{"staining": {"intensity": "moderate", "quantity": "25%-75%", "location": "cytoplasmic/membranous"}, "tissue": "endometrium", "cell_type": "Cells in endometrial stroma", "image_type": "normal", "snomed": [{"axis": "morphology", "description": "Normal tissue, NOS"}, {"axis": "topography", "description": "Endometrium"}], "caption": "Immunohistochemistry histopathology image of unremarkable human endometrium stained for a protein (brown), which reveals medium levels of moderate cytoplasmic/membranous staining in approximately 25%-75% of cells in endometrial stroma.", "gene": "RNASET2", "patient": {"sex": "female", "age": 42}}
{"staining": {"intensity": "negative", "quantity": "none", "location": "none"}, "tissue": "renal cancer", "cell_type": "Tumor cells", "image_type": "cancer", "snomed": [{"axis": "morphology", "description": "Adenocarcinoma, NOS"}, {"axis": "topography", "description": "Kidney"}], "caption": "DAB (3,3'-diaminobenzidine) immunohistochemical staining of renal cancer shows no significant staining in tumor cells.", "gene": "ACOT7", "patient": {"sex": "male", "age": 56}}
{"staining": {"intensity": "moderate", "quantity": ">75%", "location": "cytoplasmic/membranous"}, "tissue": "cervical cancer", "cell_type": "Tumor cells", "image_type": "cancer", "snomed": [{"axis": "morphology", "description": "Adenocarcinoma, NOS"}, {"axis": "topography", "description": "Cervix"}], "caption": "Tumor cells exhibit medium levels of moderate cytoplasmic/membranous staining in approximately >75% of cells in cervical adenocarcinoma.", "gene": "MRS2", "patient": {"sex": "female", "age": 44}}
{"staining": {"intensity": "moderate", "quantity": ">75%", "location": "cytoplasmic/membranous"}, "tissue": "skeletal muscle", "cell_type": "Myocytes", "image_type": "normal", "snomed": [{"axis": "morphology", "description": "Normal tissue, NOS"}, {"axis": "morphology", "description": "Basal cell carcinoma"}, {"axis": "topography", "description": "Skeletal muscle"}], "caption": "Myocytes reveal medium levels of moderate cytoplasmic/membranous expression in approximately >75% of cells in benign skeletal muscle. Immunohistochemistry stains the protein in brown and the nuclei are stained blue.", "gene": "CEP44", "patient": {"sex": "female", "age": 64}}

Task: Write down, word for word, the lines above from the one containing "(3,3'-diaminobenzidine) immunohistochemical staining" through the one containing "cells exhibit medium", both ends included.

Response to the exercise:
{"staining": {"intensity": "negative", "quantity": "none", "location": "none"}, "tissue": "renal cancer", "cell_type": "Tumor cells", "image_type": "cancer", "snomed": [{"axis": "morphology", "description": "Adenocarcinoma, NOS"}, {"axis": "topography", "description": "Kidney"}], "caption": "DAB (3,3'-diaminobenzidine) immunohistochemical staining of renal cancer shows no significant staining in tumor cells.", "gene": "ACOT7", "patient": {"sex": "male", "age": 56}}
{"staining": {"intensity": "moderate", "quantity": ">75%", "location": "cytoplasmic/membranous"}, "tissue": "cervical cancer", "cell_type": "Tumor cells", "image_type": "cancer", "snomed": [{"axis": "morphology", "description": "Adenocarcinoma, NOS"}, {"axis": "topography", "description": "Cervix"}], "caption": "Tumor cells exhibit medium levels of moderate cytoplasmic/membranous staining in approximately >75% of cells in cervical adenocarcinoma.", "gene": "MRS2", "patient": {"sex": "female", "age": 44}}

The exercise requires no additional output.